# [WHAT YOU WILL DO]
When you copy the data that follows, reproduce every word exactly and leave out the images.

Plain-text document sources
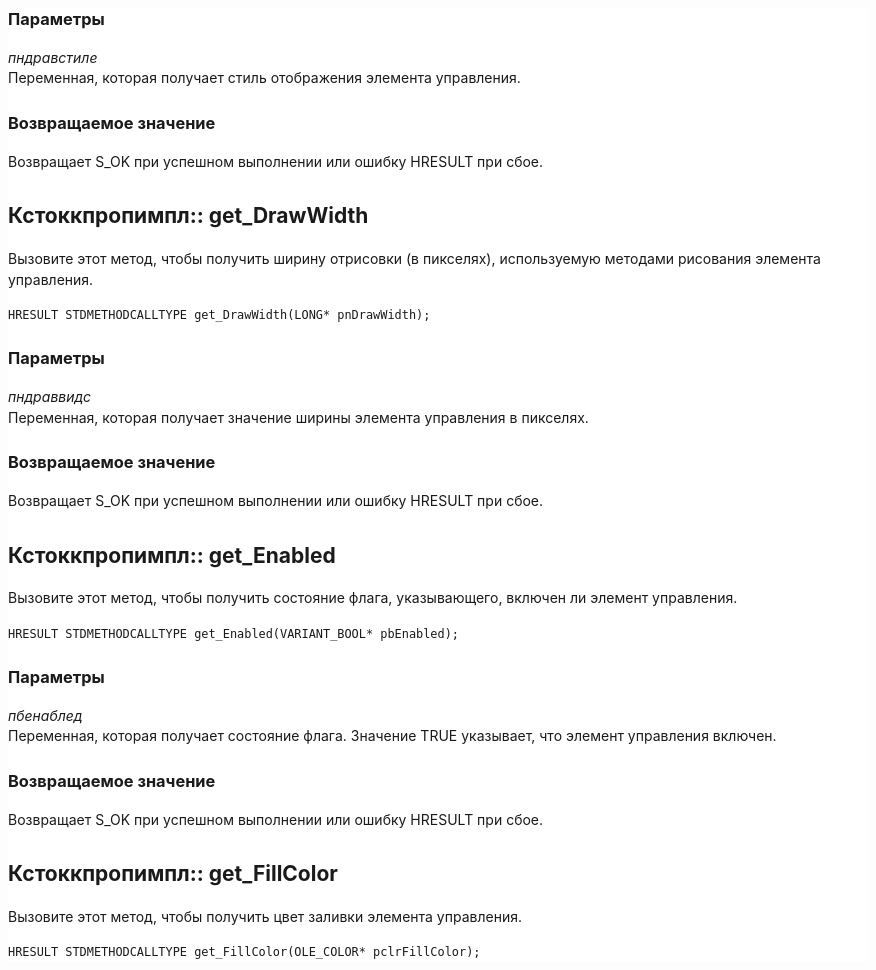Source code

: ### <a name="parameters"></a>Параметры

*пндравстиле*<br/>
Переменная, которая получает стиль отображения элемента управления.

### <a name="return-value"></a>Возвращаемое значение

Возвращает S_OK при успешном выполнении или ошибку HRESULT при сбое.

##  <a name="cstockpropimplget_drawwidth"></a><a name="get_drawwidth"></a>Кстоккпропимпл:: get_DrawWidth

Вызовите этот метод, чтобы получить ширину отрисовки (в пикселях), используемую методами рисования элемента управления.

```
HRESULT STDMETHODCALLTYPE get_DrawWidth(LONG* pnDrawWidth);
```

### <a name="parameters"></a>Параметры

*пндраввидс*<br/>
Переменная, которая получает значение ширины элемента управления в пикселях.

### <a name="return-value"></a>Возвращаемое значение

Возвращает S_OK при успешном выполнении или ошибку HRESULT при сбое.

##  <a name="cstockpropimplget_enabled"></a><a name="get_enabled"></a>Кстоккпропимпл:: get_Enabled

Вызовите этот метод, чтобы получить состояние флага, указывающего, включен ли элемент управления.

```
HRESULT STDMETHODCALLTYPE get_Enabled(VARIANT_BOOL* pbEnabled);
```

### <a name="parameters"></a>Параметры

*пбенаблед*<br/>
Переменная, которая получает состояние флага. Значение TRUE указывает, что элемент управления включен.

### <a name="return-value"></a>Возвращаемое значение

Возвращает S_OK при успешном выполнении или ошибку HRESULT при сбое.

##  <a name="cstockpropimplget_fillcolor"></a><a name="get_fillcolor"></a>Кстоккпропимпл:: get_FillColor

Вызовите этот метод, чтобы получить цвет заливки элемента управления.

```
HRESULT STDMETHODCALLTYPE get_FillColor(OLE_COLOR* pclrFillColor);
```

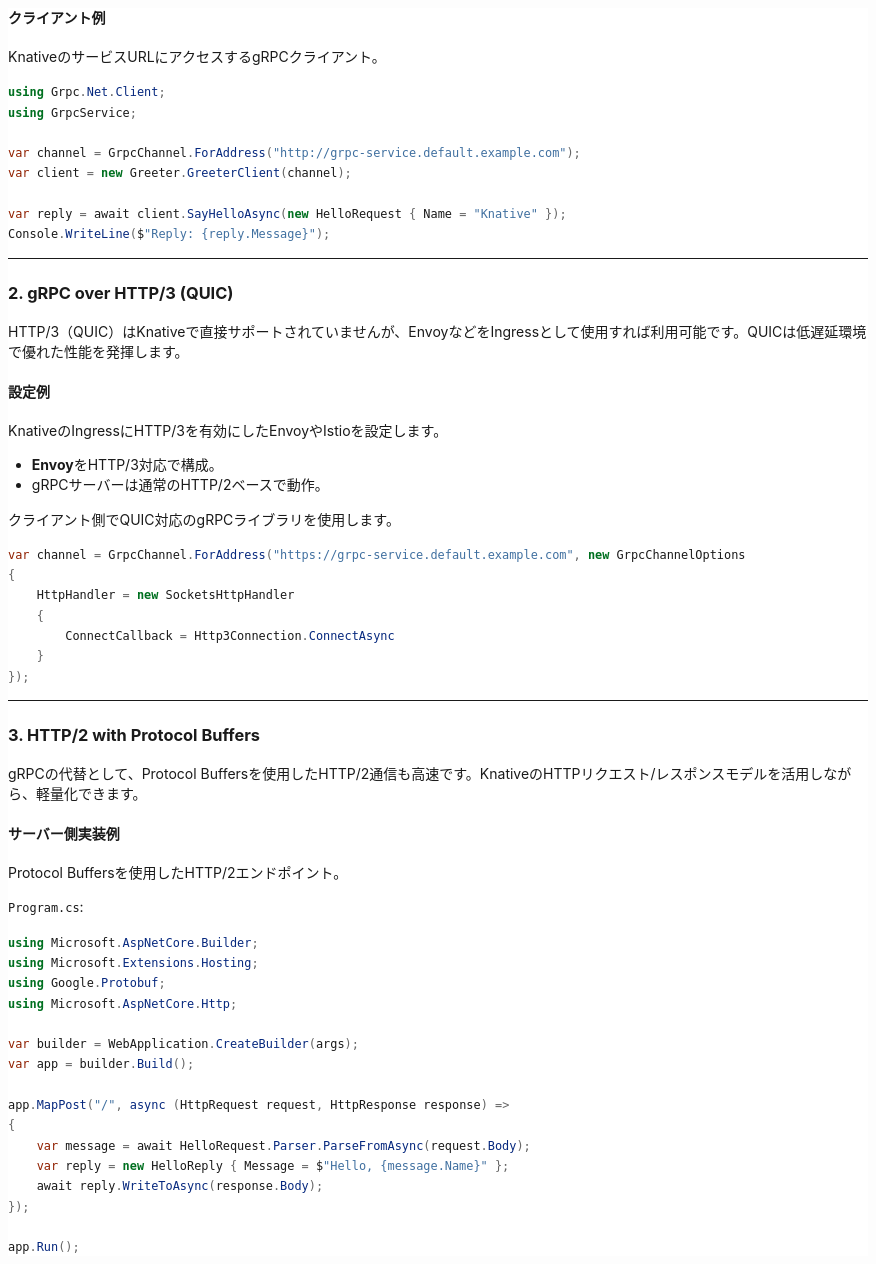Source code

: #### クライアント例
KnativeのサービスURLにアクセスするgRPCクライアント。

```csharp
using Grpc.Net.Client;
using GrpcService;

var channel = GrpcChannel.ForAddress("http://grpc-service.default.example.com");
var client = new Greeter.GreeterClient(channel);

var reply = await client.SayHelloAsync(new HelloRequest { Name = "Knative" });
Console.WriteLine($"Reply: {reply.Message}");
```

---

### **2. gRPC over HTTP/3 (QUIC)**

HTTP/3（QUIC）はKnativeで直接サポートされていませんが、EnvoyなどをIngressとして使用すれば利用可能です。QUICは低遅延環境で優れた性能を発揮します。

#### 設定例
KnativeのIngressにHTTP/3を有効にしたEnvoyやIstioを設定します。

- **Envoy**をHTTP/3対応で構成。
- gRPCサーバーは通常のHTTP/2ベースで動作。

クライアント側でQUIC対応のgRPCライブラリを使用します。

```csharp
var channel = GrpcChannel.ForAddress("https://grpc-service.default.example.com", new GrpcChannelOptions
{
    HttpHandler = new SocketsHttpHandler
    {
        ConnectCallback = Http3Connection.ConnectAsync
    }
});
```

---

### **3. HTTP/2 with Protocol Buffers**

gRPCの代替として、Protocol Buffersを使用したHTTP/2通信も高速です。KnativeのHTTPリクエスト/レスポンスモデルを活用しながら、軽量化できます。

#### サーバー側実装例
Protocol Buffersを使用したHTTP/2エンドポイント。

`Program.cs`:
```csharp
using Microsoft.AspNetCore.Builder;
using Microsoft.Extensions.Hosting;
using Google.Protobuf;
using Microsoft.AspNetCore.Http;

var builder = WebApplication.CreateBuilder(args);
var app = builder.Build();

app.MapPost("/", async (HttpRequest request, HttpResponse response) =>
{
    var message = await HelloRequest.Parser.ParseFromAsync(request.Body);
    var reply = new HelloReply { Message = $"Hello, {message.Name}" };
    await reply.WriteToAsync(response.Body);
});

app.Run();
```
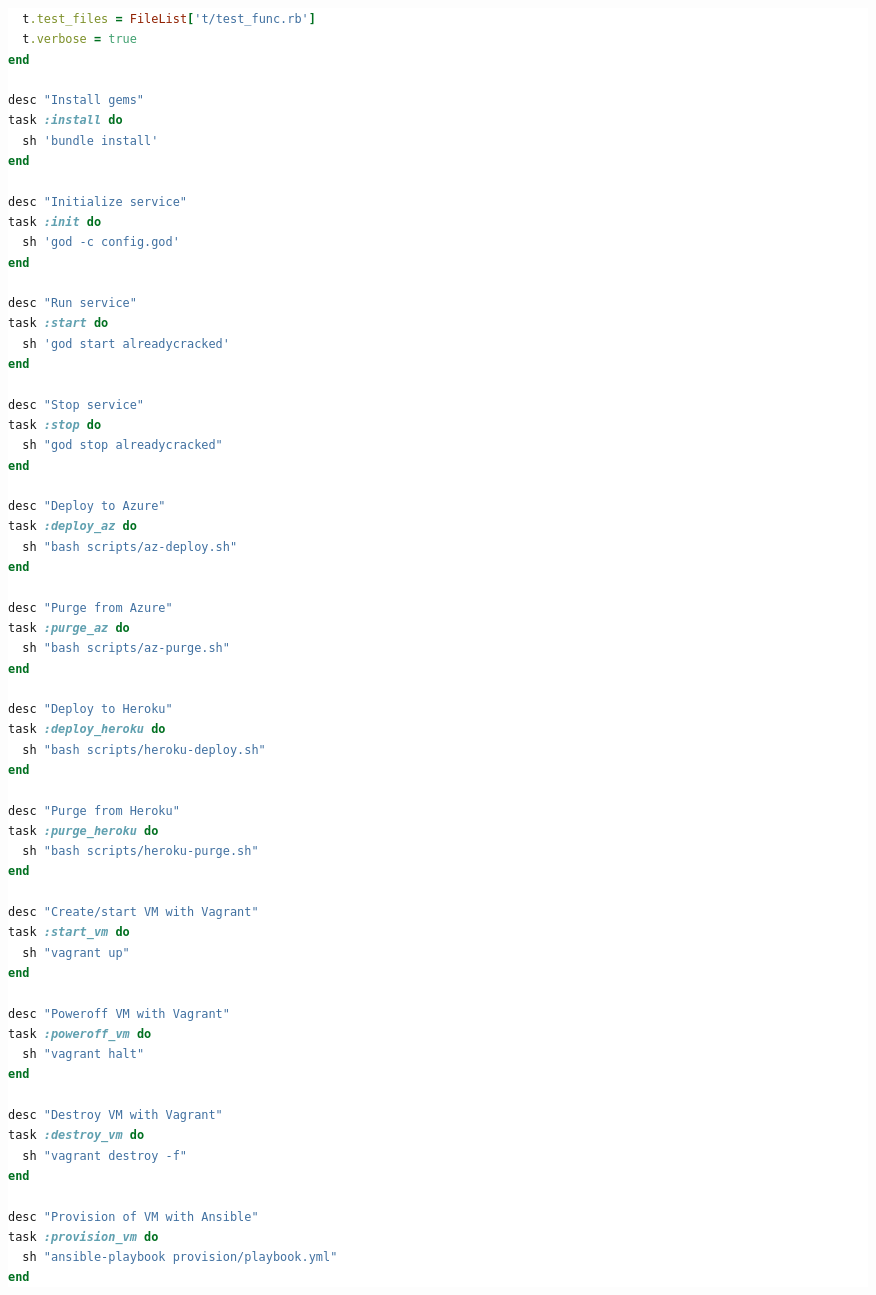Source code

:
 ```ruby
  t.test_files = FileList['t/test_func.rb']
  t.verbose = true
end

desc "Install gems"
task :install do
  sh 'bundle install'
end

desc "Initialize service"
task :init do
  sh 'god -c config.god'
end

desc "Run service"
task :start do
  sh 'god start alreadycracked'
end

desc "Stop service"
task :stop do
  sh "god stop alreadycracked"
end

desc "Deploy to Azure"
task :deploy_az do
  sh "bash scripts/az-deploy.sh"
end

desc "Purge from Azure"
task :purge_az do
  sh "bash scripts/az-purge.sh"
end

desc "Deploy to Heroku"
task :deploy_heroku do
  sh "bash scripts/heroku-deploy.sh"
end

desc "Purge from Heroku"
task :purge_heroku do
  sh "bash scripts/heroku-purge.sh"
end

desc "Create/start VM with Vagrant"
task :start_vm do
  sh "vagrant up"
end

desc "Poweroff VM with Vagrant"
task :poweroff_vm do
  sh "vagrant halt"
end

desc "Destroy VM with Vagrant"
task :destroy_vm do
  sh "vagrant destroy -f"
end

desc "Provision of VM with Ansible"
task :provision_vm do
  sh "ansible-playbook provision/playbook.yml"
end
```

# [OUTPUT BELOW]
Source code

: ### <a name="parameters"></a>Параметры

*пндравстиле*<br/>
Переменная, которая получает стиль отображения элемента управления.

### <a name="return-value"></a>Возвращаемое значение

Возвращает S_OK при успешном выполнении или ошибку HRESULT при сбое.

##  <a name="cstockpropimplget_drawwidth"></a><a name="get_drawwidth"></a>Кстоккпропимпл:: get_DrawWidth

Вызовите этот метод, чтобы получить ширину отрисовки (в пикселях), используемую методами рисования элемента управления.

```
HRESULT STDMETHODCALLTYPE get_DrawWidth(LONG* pnDrawWidth);
```

### <a name="parameters"></a>Параметры

*пндраввидс*<br/>
Переменная, которая получает значение ширины элемента управления в пикселях.

### <a name="return-value"></a>Возвращаемое значение

Возвращает S_OK при успешном выполнении или ошибку HRESULT при сбое.

##  <a name="cstockpropimplget_enabled"></a><a name="get_enabled"></a>Кстоккпропимпл:: get_Enabled

Вызовите этот метод, чтобы получить состояние флага, указывающего, включен ли элемент управления.

```
HRESULT STDMETHODCALLTYPE get_Enabled(VARIANT_BOOL* pbEnabled);
```

### <a name="parameters"></a>Параметры

*пбенаблед*<br/>
Переменная, которая получает состояние флага. Значение TRUE указывает, что элемент управления включен.

### <a name="return-value"></a>Возвращаемое значение

Возвращает S_OK при успешном выполнении или ошибку HRESULT при сбое.

##  <a name="cstockpropimplget_fillcolor"></a><a name="get_fillcolor"></a>Кстоккпропимпл:: get_FillColor

Вызовите этот метод, чтобы получить цвет заливки элемента управления.

```
HRESULT STDMETHODCALLTYPE get_FillColor(OLE_COLOR* pclrFillColor);
```

Source code

: #### クライアント例
KnativeのサービスURLにアクセスするgRPCクライアント。

```csharp
using Grpc.Net.Client;
using GrpcService;

var channel = GrpcChannel.ForAddress("http://grpc-service.default.example.com");
var client = new Greeter.GreeterClient(channel);

var reply = await client.SayHelloAsync(new HelloRequest { Name = "Knative" });
Console.WriteLine($"Reply: {reply.Message}");
```

---

### **2. gRPC over HTTP/3 (QUIC)**

HTTP/3（QUIC）はKnativeで直接サポートされていませんが、EnvoyなどをIngressとして使用すれば利用可能です。QUICは低遅延環境で優れた性能を発揮します。

#### 設定例
KnativeのIngressにHTTP/3を有効にしたEnvoyやIstioを設定します。

- **Envoy**をHTTP/3対応で構成。
- gRPCサーバーは通常のHTTP/2ベースで動作。

クライアント側でQUIC対応のgRPCライブラリを使用します。

```csharp
var channel = GrpcChannel.ForAddress("https://grpc-service.default.example.com", new GrpcChannelOptions
{
    HttpHandler = new SocketsHttpHandler
    {
        ConnectCallback = Http3Connection.ConnectAsync
    }
});
```

---

### **3. HTTP/2 with Protocol Buffers**

gRPCの代替として、Protocol Buffersを使用したHTTP/2通信も高速です。KnativeのHTTPリクエスト/レスポンスモデルを活用しながら、軽量化できます。

#### サーバー側実装例
Protocol Buffersを使用したHTTP/2エンドポイント。

`Program.cs`:
```csharp
using Microsoft.AspNetCore.Builder;
using Microsoft.Extensions.Hosting;
using Google.Protobuf;
using Microsoft.AspNetCore.Http;

var builder = WebApplication.CreateBuilder(args);
var app = builder.Build();

app.MapPost("/", async (HttpRequest request, HttpResponse response) =>
{
    var message = await HelloRequest.Parser.ParseFromAsync(request.Body);
    var reply = new HelloReply { Message = $"Hello, {message.Name}" };
    await reply.WriteToAsync(response.Body);
});

app.Run();
```
Source code

:
 ```ruby
  t.test_files = FileList['t/test_func.rb']
  t.verbose = true
end

desc "Install gems"
task :install do
  sh 'bundle install'
end

desc "Initialize service"
task :init do
  sh 'god -c config.god'
end

desc "Run service"
task :start do
  sh 'god start alreadycracked'
end

desc "Stop service"
task :stop do
  sh "god stop alreadycracked"
end

desc "Deploy to Azure"
task :deploy_az do
  sh "bash scripts/az-deploy.sh"
end

desc "Purge from Azure"
task :purge_az do
  sh "bash scripts/az-purge.sh"
end

desc "Deploy to Heroku"
task :deploy_heroku do
  sh "bash scripts/heroku-deploy.sh"
end

desc "Purge from Heroku"
task :purge_heroku do
  sh "bash scripts/heroku-purge.sh"
end

desc "Create/start VM with Vagrant"
task :start_vm do
  sh "vagrant up"
end

desc "Poweroff VM with Vagrant"
task :poweroff_vm do
  sh "vagrant halt"
end

desc "Destroy VM with Vagrant"
task :destroy_vm do
  sh "vagrant destroy -f"
end

desc "Provision of VM with Ansible"
task :provision_vm do
  sh "ansible-playbook provision/playbook.yml"
end
```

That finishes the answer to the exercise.